Much speculation surrounded the seemingly sudden departure of Dr. De Rossi as founding dean of the Workman School of Dental Medicine at High Point University in North Carolina, a position he held since January 2021. The timing only added to the intrigue, coming as it did just a short time after the school’s highly publicized groundbreaking ceremony.

However, as Dr. De Rossi tells us, the “mutual decision for me to embark on a new path” was a simple case of coming full circle. “I’d already been a dean [at the University of North Carolina School of Dentistry], and I took a big risk leaving that tenured position for the chance to do something really exciting, starting this new school,” he says. “We had a tremendous amount of latitude during that phase, but as the opening approached, it became clear that I’d have far less autonomy in terms of running it day to day due to the highly centralized structure at High Point.”

We take that to mean Dr. De Rossi didn’t especially relish the idea of settling back into a more purely administrative role after several years of visionary risk-taking: attracting an impressive board of directors (stacked with several current and former 32MI), securing a $32 million naming gift for the school, establishing a network of High Point University health practices and building an innovative experience-based curriculum. Still, it’s an opportunity he’s grateful to have had, citing “the invaluable skills and insights I’ve gained [thanks to] the nurturing environment and collaborative spirit of the dental school and the team.”

What’s next? “I’m 54, and I’m at a stage where I need to give my gift away, meaning taking everything I’ve learned and paying it forward.” Without getting too specific, he says it likely means doing something more entrepreneurial, ideally at the intersection of dental and physician health care. Having successfully challenged the status quo in the hidebound world of academia, he’ll surely shake something up. We’ll be watching.

Ann Battrell (1959–2023)
Former CEO, American Dental Hygienists’ Association
2020: No. 21

Battrell’s passing in June of last year was met with enormous sadness and left a void in dental hygiene advocacy.

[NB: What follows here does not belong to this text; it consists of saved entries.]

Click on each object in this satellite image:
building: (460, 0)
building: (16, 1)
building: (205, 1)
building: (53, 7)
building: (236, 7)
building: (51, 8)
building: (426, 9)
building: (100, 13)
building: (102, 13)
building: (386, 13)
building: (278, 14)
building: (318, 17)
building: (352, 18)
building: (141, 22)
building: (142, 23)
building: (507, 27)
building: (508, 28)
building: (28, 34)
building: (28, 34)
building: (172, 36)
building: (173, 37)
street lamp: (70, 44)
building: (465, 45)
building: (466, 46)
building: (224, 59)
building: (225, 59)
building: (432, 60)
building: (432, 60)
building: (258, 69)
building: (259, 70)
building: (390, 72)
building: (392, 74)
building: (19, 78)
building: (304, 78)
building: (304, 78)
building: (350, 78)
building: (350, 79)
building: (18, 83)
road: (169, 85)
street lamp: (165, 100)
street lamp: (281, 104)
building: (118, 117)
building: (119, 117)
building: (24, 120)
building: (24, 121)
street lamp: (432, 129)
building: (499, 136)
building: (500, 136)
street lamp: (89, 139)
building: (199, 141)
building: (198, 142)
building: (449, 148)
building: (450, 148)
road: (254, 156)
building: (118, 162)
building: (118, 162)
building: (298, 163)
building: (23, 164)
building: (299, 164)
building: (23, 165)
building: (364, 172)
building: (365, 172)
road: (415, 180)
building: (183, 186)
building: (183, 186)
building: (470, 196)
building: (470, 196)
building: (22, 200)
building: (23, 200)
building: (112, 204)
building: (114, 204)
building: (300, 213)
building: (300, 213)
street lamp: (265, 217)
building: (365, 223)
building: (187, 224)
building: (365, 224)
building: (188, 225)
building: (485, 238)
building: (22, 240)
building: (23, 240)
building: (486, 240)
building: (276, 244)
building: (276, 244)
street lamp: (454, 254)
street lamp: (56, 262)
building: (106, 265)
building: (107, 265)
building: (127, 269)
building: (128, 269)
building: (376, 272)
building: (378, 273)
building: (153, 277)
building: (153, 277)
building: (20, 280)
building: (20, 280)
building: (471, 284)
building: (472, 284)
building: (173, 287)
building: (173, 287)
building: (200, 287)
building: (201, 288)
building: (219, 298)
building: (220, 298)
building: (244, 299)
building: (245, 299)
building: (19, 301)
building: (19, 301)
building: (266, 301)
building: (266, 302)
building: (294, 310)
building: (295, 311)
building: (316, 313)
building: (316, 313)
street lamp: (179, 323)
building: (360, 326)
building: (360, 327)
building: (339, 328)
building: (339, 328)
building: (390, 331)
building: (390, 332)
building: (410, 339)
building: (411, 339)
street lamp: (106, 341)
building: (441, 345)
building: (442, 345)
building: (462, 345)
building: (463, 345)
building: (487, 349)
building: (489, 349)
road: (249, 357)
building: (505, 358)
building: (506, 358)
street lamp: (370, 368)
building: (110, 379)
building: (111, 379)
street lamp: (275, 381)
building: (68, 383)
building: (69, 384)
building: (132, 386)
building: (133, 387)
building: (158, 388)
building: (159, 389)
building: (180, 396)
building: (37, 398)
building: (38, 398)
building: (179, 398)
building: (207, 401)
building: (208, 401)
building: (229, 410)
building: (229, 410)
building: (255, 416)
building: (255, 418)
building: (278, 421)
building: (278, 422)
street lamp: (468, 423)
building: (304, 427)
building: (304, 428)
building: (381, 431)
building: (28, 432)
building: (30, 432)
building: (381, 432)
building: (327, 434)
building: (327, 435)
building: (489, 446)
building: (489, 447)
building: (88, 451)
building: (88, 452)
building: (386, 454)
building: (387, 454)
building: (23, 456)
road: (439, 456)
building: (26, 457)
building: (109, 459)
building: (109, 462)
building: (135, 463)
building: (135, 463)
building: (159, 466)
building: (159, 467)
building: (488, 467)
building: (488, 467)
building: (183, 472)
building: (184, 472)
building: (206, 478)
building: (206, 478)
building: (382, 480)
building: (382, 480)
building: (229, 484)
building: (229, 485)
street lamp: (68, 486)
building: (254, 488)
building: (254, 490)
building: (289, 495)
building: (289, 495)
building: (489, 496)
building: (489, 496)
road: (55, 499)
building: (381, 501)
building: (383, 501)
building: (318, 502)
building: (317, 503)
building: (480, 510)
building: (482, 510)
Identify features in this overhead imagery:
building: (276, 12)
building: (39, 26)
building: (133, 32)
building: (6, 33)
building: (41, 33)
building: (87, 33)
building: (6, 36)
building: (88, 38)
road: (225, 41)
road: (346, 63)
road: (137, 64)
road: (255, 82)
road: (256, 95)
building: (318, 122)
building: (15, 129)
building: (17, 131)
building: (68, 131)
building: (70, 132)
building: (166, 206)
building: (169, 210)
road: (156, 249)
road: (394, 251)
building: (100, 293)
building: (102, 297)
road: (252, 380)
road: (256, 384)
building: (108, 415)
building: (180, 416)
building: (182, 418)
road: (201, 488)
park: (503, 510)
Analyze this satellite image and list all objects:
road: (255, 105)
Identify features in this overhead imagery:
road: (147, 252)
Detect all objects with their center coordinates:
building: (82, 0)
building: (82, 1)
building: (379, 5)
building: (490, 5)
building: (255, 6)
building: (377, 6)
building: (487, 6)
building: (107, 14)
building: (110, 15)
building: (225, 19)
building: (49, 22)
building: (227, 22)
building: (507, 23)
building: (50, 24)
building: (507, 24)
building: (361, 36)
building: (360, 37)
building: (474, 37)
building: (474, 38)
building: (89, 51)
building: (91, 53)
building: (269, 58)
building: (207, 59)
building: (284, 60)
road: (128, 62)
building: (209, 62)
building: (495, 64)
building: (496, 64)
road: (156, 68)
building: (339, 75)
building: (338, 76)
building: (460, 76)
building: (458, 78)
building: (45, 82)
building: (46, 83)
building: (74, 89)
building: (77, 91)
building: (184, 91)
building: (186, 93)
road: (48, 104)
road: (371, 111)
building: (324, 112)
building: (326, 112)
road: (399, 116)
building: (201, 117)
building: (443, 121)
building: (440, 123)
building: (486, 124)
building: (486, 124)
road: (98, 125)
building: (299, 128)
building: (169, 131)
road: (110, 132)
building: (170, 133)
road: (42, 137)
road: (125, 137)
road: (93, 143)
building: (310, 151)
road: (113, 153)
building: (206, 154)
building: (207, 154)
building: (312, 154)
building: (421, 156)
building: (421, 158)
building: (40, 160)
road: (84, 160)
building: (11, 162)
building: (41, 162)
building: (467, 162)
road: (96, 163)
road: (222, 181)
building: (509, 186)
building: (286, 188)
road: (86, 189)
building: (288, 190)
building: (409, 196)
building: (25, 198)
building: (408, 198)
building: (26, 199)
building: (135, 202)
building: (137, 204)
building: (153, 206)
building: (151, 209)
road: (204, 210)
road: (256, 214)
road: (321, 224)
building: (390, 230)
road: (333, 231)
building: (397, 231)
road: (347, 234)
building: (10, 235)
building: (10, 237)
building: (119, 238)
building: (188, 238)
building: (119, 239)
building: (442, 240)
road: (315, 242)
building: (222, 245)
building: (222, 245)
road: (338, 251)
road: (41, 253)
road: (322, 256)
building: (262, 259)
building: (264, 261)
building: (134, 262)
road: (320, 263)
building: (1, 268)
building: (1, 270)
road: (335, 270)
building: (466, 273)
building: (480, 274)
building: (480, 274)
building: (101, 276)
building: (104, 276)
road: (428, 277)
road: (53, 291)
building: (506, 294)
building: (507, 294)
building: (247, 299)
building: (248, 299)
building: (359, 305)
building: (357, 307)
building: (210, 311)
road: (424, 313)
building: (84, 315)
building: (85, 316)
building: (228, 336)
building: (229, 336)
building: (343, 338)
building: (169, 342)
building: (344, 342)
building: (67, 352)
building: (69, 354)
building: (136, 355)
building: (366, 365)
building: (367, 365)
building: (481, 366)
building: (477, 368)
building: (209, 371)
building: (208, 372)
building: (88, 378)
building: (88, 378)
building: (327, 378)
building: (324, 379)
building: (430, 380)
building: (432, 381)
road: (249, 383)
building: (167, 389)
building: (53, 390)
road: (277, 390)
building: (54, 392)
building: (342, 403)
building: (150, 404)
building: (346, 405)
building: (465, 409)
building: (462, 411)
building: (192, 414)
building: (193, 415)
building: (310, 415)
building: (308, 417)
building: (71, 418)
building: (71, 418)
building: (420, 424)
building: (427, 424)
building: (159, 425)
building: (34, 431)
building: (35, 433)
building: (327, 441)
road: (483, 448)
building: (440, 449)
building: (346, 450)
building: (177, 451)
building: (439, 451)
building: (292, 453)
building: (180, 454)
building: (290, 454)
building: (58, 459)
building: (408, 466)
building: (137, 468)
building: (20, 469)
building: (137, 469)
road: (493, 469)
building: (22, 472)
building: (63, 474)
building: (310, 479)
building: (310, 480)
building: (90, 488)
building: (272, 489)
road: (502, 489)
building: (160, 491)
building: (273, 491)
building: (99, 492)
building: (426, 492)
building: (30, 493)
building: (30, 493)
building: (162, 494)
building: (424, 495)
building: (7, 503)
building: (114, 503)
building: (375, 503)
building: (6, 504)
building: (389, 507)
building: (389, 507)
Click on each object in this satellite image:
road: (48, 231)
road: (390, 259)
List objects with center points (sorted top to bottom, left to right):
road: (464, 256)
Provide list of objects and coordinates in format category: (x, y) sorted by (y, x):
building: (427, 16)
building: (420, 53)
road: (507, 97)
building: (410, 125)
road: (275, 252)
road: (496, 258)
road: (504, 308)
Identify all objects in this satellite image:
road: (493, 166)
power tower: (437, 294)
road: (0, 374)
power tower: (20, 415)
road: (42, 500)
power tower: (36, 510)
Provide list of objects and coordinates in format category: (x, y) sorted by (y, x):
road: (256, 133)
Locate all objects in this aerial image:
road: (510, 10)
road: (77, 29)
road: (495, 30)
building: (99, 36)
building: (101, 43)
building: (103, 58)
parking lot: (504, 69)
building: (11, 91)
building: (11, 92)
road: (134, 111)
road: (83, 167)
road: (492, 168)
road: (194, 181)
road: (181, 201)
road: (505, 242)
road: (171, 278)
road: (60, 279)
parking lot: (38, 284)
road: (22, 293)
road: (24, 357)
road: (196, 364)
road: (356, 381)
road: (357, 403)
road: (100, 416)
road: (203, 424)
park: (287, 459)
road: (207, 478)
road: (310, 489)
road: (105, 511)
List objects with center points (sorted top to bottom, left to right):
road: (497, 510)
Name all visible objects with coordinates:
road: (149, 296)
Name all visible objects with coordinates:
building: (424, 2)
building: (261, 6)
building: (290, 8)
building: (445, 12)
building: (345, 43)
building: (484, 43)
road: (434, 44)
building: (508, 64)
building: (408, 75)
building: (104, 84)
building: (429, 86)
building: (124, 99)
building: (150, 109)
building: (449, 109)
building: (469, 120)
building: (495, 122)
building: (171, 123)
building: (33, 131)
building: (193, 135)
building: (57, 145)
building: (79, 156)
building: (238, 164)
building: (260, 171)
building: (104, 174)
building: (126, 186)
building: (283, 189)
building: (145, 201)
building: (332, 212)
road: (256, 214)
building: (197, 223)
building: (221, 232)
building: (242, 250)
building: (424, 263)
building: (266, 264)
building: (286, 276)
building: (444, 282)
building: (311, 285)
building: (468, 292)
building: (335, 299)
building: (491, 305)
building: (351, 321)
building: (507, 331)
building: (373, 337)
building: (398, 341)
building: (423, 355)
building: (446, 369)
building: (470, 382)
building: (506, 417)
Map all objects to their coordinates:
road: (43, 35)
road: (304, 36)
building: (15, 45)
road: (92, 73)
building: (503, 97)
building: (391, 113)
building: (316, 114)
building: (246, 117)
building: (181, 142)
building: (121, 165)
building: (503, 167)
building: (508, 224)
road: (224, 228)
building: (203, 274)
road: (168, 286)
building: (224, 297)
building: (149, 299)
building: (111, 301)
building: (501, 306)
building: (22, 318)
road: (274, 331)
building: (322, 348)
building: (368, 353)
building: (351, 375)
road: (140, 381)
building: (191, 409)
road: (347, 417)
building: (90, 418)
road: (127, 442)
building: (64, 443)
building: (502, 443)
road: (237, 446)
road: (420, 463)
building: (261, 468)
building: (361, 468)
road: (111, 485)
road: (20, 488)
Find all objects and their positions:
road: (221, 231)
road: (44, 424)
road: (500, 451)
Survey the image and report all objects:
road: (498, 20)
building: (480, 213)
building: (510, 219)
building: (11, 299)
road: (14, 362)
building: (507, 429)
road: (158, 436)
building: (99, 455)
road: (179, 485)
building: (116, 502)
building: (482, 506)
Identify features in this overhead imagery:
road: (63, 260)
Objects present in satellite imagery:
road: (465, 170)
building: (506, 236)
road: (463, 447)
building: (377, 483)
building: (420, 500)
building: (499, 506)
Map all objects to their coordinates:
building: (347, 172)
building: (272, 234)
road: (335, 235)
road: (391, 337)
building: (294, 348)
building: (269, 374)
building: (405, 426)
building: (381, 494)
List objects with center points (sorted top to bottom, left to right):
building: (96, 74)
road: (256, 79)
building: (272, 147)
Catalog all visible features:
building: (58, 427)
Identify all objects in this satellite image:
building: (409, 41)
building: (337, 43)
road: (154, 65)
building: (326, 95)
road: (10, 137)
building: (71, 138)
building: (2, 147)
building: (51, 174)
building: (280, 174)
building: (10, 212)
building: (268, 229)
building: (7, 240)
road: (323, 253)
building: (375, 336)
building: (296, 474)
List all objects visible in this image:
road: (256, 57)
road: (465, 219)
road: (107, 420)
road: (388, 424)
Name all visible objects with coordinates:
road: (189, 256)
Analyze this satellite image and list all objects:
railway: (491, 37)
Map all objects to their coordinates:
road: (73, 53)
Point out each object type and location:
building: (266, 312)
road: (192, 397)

The widely respected leader was the the first registered dental hygienist and first former ADHA president to become its CEO. She first joined the organization in 2000 as manager of education and was named director of education four years later. In 2009, the ADHA’s board named her executive director, then CEO in 2016. Her accomplishments—besides leading the charge to get hygienists safely back to work during the pandemic—include expanding the ADHA’s education offerings, working to broaden dental hygiene curricula, improving access to care and advocating to widen the scope for dental hygienists to practice to the fullest extent of their education. As a result, she became, for many, the voice of the profession.

Lawrence Tabak
Former Acting Director, National Institutes of Health
Last year: No. 3

Dr. Tabak became the highest-ranking dentist in the federal government when he was tapped for acting directorship of the NIH in December 2021—a position he held until November 2023, a not inconsiderable amount of time. By all accounts, he was more than just a warm body filling the seat. The confirmation of trailblazing President Biden pick Dr. Monica Bertagnolli as permanent director—whom Dr. Tabak had voiced past support for, conceivably even playing a role in her nomination—ended his tenure. He has declined comment in the past, or the NIH has declined to make him available, which is understandable in today’s divisive political times. But he is the former policy and budget honcho of the world’s largest biomedical research agency, and we’d be remiss not to note his influence as he leaves our list and settles back into his administrative role as Principal Deputy Director and researcher. —Edward Kobesky

Benco Dental, the publisher of Incisal Edge, maintains business relationships like partnerships and distribution agreements with several firms and organizations on this year’s list, including Align Technology, DCI, Dentsply Sirona, Glidewell, NSK, Overjet AI, Planmeca, SprintRay, Solventum and Straumann. In addition, Benco Managing Director Charles Cohen is an investor in Dental Innovation Alliance.